Para dar início a um tratamento adequado, o primeiro passo é
que a pessoa tome iniciativa e queira receber ajuda. Também é recomendado usar
aplicativos que bloqueiam sites de casas de apostas e cancelar ou excluir o
cadastro para não receber nenhum tipo de notificação. "É importante
trabalhar os gatilhos e fazer com que a pessoa consiga acessar outras
atividades prazerosas", reforça Lopes.
O tratamento deve ser feito com um psicoterapeuta
especializado em terapia cognitivo comportamental, e que possa direcioná-lo nas
ações cotidianas, com o intuito de diminuir os riscos da prática.
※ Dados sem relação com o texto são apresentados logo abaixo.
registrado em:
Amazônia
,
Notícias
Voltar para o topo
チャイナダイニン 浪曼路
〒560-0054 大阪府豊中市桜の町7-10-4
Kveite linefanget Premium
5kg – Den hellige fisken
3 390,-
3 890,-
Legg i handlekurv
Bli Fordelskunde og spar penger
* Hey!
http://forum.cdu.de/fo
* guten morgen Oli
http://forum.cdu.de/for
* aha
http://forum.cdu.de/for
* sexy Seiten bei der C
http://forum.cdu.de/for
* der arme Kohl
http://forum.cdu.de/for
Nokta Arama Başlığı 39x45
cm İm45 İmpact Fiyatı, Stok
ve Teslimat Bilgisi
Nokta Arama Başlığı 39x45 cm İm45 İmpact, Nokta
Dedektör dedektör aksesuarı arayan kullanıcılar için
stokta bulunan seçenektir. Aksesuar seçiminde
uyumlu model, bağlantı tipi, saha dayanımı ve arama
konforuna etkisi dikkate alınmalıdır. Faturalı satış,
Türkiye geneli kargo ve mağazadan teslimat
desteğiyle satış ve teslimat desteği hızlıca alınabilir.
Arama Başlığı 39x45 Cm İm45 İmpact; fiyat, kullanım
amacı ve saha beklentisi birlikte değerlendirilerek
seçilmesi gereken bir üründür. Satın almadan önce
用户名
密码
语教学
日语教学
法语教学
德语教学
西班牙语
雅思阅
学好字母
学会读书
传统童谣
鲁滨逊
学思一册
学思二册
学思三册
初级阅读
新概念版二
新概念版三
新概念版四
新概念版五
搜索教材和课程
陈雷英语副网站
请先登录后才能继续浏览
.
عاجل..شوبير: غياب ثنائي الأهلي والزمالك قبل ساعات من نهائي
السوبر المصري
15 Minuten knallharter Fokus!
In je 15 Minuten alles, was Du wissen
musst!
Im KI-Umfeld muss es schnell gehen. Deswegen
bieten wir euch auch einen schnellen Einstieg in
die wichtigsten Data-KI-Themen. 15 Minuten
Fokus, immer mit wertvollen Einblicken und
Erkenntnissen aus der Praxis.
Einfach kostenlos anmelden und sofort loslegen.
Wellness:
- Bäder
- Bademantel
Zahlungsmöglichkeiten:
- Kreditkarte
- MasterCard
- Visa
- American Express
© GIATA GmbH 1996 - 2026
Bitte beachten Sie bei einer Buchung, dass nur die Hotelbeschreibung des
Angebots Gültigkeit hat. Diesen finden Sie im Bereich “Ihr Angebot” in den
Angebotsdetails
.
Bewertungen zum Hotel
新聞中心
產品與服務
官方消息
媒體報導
Em alguns
casos, o uso de medicação também é indicado.
Caso o indivíduo não tenha recursos para fazer um tratamento
privado, o recomendado é procurar Centros de Atenção Psicossocial (CAPS), que
oferecem atendimento gratuito e que pertencem ao Sistema Único de Saúde (SUS).
Existem ainda grupos de mútua ajuda, como os Jogadores
Anônimos e os Devedores Anônimos, que podem auxiliar no processo. "Há
muitos recursos e é importante que a pessoa e as famílias saibam que podem e
devem buscar ajuda quando se identificarem em uma situação desse tipo",
reforça Cruz.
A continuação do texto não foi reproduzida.